**Activity**
Give only the number of lines in the items below that contain the string "ISIS". Case counts.

------ Input

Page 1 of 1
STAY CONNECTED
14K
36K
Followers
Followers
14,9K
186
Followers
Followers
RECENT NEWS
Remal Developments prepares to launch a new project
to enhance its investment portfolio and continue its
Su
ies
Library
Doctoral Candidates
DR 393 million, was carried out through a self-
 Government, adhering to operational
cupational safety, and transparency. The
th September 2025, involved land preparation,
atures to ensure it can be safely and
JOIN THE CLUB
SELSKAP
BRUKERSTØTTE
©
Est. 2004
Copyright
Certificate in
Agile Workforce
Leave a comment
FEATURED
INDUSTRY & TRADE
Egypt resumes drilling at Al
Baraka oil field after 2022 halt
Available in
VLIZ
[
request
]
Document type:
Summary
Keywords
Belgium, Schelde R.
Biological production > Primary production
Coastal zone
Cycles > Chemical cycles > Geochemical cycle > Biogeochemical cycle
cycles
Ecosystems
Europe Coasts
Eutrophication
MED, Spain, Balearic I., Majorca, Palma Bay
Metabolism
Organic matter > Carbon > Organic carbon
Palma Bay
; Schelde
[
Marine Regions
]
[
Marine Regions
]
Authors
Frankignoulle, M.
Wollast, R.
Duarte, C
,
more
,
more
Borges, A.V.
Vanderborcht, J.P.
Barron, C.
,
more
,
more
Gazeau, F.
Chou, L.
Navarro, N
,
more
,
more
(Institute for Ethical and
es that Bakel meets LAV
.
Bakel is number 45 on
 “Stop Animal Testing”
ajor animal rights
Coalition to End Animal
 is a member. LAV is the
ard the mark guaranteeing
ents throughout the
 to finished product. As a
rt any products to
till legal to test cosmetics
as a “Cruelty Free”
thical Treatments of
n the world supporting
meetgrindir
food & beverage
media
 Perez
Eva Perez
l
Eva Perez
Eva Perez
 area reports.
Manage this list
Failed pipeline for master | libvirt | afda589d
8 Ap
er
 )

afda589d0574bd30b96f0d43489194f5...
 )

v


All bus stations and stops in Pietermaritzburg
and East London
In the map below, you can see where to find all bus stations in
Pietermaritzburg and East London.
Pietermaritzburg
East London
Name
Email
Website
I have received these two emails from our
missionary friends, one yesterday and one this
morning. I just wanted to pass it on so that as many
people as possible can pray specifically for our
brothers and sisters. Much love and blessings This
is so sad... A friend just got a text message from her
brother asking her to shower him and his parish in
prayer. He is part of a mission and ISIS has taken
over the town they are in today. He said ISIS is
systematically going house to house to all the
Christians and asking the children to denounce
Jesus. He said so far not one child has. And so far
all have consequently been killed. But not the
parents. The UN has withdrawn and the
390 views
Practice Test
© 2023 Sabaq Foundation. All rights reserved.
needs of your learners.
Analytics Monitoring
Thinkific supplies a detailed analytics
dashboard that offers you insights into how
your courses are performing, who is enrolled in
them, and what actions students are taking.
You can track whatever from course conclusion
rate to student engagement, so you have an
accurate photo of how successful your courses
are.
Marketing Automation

------------

**Exercise output**
2